EL PROYECTO DE CONVERTIR la vida de Edith Piaf en una película se le ocurrió a Olivier Dahan a partir de una fotografía. En realidad, él apenas sabía nada de la mítica cantante. Por razones obvias de edad -tiene menos de 40 años-, el realizador no vivió los años de gloria y de drama de Piaf, de La Môme, ni conoce, cuando pone en marcha el proyecto, las versiones de Nina Simone o Grace Jones de La vie en rose. Lo suyo es el remix. De la misma manera que no se interesa por una canción -la historia que cuenta-, tampoco lo hace por el cine, esa técnica de contar a través de imágenes. A Dahan le basta con una imagen para cada situación, con una idea visual para la ceguera, para la infancia, el amor, la muerte o la droga, sobre todo la droga.
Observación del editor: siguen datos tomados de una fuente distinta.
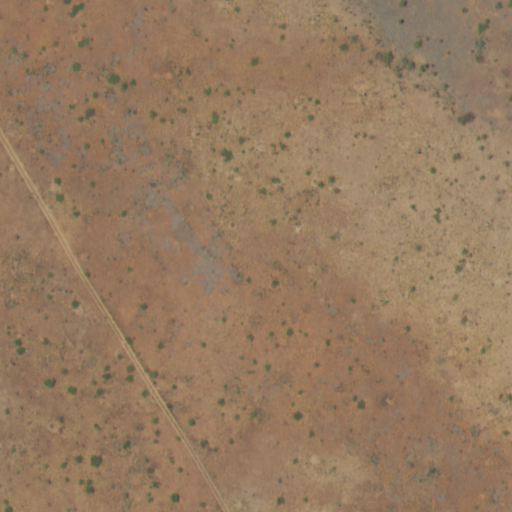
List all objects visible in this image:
road: (127, 291)
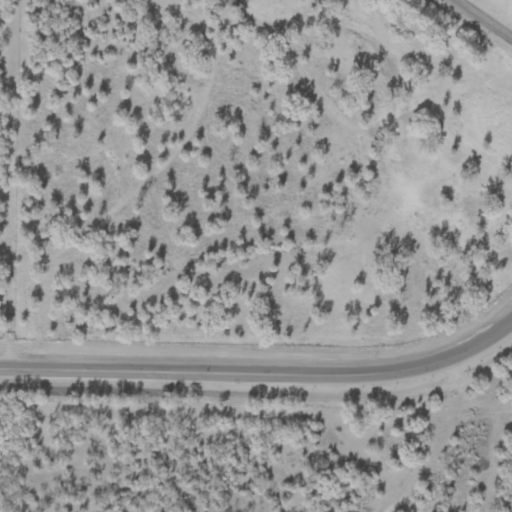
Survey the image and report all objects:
road: (480, 21)
road: (262, 372)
Tiene razón porque ese espectador que establecía complicidad con la pantalla a partir de la convención narrativa ha desaparecido o se ha jubilado. El nuevo público funciona a partir de criterios que son los del remix. Lo que se gana en rapidez se pierde en densidad; se pueden decir muchas cosas, pero no puede profundizar en ninguna de ellas. La prueba de ello es que la foto que está en el origen de la aventura es de una Piaf de 15 años y a partir de ella Dahan decide que "Piaf, entonces, era una punki". Más remix, imposible.

El principal desafío que se plantea La Môme es el de vencer a las propias canciones de Piaf, llegar a contar algo que no esté contenido en el texto, en la música y en la voz. Era un desafío imposible. De entrada porque Je ne regrette rien o Milord, como la propia La vie en rose, son maravillosos ejemplos de cómo poner en pie una historia en poco más de dos minutos. Lo hacen a través de imágenes verbales y gracias al desgarro de unas cuerdas vocales que transmiten mucho más que sonido. Luego, porque la manera de filmar de Dahan es la de buscar el impacto inmediato, y ahí la comparación no tiene color: gana por KO técnico la canción.

Pero La Môme cuenta también con la presencia de Marion Cotillard. Ella se ha convertido en Piaf, sin parecérsele, sólo asumiendo la idea autodestructiva y algunos detalles de gesto y voz. El resto del milagro -¿y de la interpretación?- se llama látex. Cada día, Didier Lavergne, el maquillador, cubría su cara y cuerpo de látex para, sobre esa superficie de recambio, dibujar otro rostro, otras heridas. El resultado es prodigioso y convierte a Cotillard en aspirante, con posibilidades reales, a todos los premios para los que sea seleccionada.